Reproduce the records below verbatim, beginning at their first line and stopping after the line that contains "Here: 22.5 V".
-- Opening Marker --
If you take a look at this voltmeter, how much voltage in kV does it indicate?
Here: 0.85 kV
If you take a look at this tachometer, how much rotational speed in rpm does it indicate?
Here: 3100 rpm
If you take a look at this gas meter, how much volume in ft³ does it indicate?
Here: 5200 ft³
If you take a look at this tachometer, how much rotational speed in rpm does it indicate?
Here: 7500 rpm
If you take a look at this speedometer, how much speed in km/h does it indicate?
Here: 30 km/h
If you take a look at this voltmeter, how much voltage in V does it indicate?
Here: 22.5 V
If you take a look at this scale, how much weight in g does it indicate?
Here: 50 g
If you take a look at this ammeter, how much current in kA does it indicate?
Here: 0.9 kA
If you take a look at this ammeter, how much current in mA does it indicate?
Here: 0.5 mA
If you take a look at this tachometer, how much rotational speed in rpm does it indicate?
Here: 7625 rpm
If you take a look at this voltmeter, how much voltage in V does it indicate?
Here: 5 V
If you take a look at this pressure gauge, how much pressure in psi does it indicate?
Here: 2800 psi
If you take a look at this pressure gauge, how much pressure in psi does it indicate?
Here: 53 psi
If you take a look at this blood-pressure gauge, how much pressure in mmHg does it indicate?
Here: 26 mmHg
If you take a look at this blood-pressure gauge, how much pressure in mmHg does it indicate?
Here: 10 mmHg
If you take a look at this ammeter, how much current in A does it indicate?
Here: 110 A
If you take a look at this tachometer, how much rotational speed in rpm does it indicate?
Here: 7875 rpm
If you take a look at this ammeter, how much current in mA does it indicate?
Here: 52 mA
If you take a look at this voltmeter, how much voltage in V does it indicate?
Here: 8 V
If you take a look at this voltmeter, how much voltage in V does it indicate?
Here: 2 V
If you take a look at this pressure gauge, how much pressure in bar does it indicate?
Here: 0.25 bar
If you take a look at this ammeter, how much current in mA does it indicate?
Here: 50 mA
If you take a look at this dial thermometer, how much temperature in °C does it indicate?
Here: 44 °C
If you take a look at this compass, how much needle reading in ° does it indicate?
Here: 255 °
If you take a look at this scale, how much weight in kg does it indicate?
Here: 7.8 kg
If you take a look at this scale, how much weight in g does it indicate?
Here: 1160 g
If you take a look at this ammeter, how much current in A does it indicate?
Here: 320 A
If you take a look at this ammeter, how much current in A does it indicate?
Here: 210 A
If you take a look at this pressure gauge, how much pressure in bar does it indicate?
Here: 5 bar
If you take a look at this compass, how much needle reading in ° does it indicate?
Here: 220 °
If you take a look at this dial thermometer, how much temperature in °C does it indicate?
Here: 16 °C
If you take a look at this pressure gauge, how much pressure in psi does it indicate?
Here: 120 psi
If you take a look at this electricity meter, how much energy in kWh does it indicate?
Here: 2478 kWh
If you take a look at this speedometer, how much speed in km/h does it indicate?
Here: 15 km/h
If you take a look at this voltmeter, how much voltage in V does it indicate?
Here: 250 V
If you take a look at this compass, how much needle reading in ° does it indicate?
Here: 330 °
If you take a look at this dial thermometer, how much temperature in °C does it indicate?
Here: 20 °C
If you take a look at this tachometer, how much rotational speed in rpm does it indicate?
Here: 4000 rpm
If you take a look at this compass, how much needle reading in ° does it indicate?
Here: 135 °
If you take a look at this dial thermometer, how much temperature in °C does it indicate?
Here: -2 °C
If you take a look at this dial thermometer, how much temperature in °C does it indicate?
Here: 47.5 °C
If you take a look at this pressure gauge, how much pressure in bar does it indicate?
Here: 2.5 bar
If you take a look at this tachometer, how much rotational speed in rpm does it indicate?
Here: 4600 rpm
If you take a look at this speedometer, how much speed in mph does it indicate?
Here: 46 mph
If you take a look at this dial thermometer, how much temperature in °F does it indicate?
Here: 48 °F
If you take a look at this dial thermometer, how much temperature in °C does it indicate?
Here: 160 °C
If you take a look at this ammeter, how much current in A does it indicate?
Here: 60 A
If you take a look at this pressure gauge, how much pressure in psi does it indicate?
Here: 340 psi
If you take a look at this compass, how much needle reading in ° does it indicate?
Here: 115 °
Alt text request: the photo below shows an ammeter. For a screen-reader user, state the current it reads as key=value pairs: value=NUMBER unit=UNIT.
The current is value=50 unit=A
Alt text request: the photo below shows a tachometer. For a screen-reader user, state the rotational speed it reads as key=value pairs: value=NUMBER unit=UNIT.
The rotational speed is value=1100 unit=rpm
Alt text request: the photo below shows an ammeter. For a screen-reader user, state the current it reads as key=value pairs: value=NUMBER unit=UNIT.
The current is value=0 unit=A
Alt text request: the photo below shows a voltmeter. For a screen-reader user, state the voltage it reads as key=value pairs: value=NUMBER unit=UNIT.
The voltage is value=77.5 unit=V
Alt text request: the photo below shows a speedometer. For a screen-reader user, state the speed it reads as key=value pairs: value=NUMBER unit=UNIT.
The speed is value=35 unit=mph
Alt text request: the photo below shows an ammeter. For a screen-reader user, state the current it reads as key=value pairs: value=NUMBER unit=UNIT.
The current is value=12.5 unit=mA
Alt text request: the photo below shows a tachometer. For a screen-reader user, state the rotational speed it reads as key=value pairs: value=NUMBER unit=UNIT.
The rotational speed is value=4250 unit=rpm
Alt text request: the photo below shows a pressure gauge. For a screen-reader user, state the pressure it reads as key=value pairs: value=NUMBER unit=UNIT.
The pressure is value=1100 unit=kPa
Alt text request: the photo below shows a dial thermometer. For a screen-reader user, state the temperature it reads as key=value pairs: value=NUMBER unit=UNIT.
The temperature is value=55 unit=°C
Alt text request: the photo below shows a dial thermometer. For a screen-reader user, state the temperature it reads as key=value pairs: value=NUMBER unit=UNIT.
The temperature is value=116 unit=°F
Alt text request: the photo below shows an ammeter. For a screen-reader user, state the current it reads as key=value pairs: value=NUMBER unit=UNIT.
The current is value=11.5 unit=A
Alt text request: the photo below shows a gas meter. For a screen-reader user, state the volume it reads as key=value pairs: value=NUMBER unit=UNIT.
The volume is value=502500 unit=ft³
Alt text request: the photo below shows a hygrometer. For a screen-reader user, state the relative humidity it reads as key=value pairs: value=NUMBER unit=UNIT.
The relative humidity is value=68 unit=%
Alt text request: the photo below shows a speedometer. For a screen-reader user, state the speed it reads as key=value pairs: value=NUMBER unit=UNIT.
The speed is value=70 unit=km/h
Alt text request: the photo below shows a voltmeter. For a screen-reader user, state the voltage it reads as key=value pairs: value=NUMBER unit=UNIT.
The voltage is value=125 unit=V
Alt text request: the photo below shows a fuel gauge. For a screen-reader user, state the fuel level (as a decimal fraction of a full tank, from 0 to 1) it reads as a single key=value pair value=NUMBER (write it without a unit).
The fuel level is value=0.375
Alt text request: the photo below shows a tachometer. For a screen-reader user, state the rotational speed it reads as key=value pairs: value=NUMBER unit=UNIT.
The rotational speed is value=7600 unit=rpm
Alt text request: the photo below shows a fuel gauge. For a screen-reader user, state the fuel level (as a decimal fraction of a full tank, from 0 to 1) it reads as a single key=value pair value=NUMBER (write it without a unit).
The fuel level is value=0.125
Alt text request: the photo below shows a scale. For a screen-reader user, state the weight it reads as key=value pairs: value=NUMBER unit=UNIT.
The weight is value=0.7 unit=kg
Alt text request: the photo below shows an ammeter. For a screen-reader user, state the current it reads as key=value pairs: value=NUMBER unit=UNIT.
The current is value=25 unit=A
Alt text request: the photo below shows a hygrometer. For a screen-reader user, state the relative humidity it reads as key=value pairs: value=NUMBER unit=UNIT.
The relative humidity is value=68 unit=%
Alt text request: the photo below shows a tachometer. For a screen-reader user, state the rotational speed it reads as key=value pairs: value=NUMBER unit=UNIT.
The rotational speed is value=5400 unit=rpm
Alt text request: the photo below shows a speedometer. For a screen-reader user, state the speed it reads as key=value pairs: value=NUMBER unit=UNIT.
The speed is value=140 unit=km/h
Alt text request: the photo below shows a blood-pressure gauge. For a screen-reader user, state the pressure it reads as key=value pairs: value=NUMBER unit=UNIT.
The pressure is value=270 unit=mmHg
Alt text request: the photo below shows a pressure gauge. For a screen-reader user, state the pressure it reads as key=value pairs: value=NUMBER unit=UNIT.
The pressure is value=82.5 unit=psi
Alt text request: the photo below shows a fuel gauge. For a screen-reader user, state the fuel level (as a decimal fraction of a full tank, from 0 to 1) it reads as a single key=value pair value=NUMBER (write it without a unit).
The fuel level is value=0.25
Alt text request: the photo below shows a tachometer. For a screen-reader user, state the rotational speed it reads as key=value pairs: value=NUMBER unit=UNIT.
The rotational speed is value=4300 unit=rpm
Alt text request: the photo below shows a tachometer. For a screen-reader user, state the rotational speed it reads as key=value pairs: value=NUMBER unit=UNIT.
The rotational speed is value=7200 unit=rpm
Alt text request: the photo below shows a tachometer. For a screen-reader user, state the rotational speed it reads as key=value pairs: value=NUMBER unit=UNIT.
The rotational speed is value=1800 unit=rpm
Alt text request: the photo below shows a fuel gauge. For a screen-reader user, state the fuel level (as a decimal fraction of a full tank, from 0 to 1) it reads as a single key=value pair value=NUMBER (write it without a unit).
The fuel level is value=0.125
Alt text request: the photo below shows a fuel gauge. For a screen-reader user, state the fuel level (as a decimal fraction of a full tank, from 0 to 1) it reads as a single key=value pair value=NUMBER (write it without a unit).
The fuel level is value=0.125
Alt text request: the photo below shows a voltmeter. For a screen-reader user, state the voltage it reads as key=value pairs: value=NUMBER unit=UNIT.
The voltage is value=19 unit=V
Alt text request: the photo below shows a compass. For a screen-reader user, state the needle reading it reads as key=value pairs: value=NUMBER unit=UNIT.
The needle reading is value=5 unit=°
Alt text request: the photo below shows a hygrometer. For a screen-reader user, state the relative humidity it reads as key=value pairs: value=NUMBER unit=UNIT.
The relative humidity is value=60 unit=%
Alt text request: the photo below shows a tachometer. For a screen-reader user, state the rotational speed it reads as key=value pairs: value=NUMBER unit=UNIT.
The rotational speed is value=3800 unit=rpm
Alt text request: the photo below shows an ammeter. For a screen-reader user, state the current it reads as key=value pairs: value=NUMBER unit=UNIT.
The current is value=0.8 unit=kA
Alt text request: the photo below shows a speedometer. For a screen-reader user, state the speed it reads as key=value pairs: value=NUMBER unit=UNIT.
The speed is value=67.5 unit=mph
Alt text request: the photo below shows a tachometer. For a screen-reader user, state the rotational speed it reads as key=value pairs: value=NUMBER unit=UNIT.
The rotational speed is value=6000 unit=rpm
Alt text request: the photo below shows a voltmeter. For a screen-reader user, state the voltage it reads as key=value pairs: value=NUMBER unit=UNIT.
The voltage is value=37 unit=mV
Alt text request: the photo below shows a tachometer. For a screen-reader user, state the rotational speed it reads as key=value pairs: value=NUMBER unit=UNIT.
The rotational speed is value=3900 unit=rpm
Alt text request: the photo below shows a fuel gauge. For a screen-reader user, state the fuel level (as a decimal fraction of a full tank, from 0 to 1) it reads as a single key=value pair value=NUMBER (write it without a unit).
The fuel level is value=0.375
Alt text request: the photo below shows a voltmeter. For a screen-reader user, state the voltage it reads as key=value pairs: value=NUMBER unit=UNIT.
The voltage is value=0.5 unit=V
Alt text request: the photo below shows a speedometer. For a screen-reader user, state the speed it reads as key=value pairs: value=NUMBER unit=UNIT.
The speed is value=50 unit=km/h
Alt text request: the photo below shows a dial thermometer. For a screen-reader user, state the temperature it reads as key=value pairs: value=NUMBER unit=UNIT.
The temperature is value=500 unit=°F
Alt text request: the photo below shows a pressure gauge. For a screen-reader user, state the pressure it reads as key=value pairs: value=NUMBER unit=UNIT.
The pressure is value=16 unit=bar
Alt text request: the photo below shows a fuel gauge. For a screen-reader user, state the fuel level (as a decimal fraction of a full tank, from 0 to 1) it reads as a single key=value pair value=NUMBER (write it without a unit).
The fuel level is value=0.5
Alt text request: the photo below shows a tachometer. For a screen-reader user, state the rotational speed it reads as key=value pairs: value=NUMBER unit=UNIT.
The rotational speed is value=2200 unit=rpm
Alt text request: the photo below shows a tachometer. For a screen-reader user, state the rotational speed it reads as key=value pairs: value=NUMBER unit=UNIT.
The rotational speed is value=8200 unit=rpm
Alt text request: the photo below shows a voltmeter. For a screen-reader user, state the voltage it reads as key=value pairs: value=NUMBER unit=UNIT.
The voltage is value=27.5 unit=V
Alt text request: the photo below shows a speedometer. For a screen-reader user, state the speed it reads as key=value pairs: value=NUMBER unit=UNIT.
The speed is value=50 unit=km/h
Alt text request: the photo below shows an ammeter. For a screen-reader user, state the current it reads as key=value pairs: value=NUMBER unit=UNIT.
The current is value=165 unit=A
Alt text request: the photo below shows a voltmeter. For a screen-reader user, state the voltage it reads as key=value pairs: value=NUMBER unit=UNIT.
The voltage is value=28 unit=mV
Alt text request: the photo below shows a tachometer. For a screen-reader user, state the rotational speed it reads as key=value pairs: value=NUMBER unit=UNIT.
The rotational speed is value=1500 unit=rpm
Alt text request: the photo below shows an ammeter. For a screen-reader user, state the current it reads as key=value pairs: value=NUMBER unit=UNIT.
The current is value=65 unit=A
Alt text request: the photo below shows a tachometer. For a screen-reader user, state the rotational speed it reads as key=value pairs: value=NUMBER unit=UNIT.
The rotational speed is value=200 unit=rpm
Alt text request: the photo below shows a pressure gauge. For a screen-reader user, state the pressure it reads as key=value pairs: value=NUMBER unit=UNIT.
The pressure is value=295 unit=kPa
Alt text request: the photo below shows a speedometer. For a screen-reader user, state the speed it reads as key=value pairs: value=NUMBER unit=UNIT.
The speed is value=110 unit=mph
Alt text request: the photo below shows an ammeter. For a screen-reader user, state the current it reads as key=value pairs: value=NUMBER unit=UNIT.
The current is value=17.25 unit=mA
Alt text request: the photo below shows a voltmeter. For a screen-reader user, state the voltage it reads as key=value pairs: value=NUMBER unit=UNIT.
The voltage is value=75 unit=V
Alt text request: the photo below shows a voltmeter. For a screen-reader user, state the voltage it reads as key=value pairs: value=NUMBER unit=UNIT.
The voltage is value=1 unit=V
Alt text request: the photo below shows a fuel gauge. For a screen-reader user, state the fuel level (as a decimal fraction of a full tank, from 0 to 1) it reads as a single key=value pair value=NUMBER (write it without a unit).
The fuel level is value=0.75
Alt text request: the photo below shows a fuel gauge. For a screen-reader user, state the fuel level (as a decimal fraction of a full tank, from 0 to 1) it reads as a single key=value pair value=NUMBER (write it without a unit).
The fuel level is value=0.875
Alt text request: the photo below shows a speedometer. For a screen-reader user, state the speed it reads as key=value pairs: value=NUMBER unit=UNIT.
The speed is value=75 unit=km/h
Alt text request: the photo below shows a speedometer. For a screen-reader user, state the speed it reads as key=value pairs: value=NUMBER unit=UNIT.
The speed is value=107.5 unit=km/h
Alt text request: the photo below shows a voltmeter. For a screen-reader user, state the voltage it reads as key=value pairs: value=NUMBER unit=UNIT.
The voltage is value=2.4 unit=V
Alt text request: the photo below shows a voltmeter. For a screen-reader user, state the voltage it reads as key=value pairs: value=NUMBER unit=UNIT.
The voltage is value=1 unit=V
-- Closing Marker --
_Task response_
If you take a look at this voltmeter, how much voltage in kV does it indicate?
Here: 0.85 kV
If you take a look at this tachometer, how much rotational speed in rpm does it indicate?
Here: 3100 rpm
If you take a look at this gas meter, how much volume in ft³ does it indicate?
Here: 5200 ft³
If you take a look at this tachometer, how much rotational speed in rpm does it indicate?
Here: 7500 rpm
If you take a look at this speedometer, how much speed in km/h does it indicate?
Here: 30 km/h
If you take a look at this voltmeter, how much voltage in V does it indicate?
Here: 22.5 V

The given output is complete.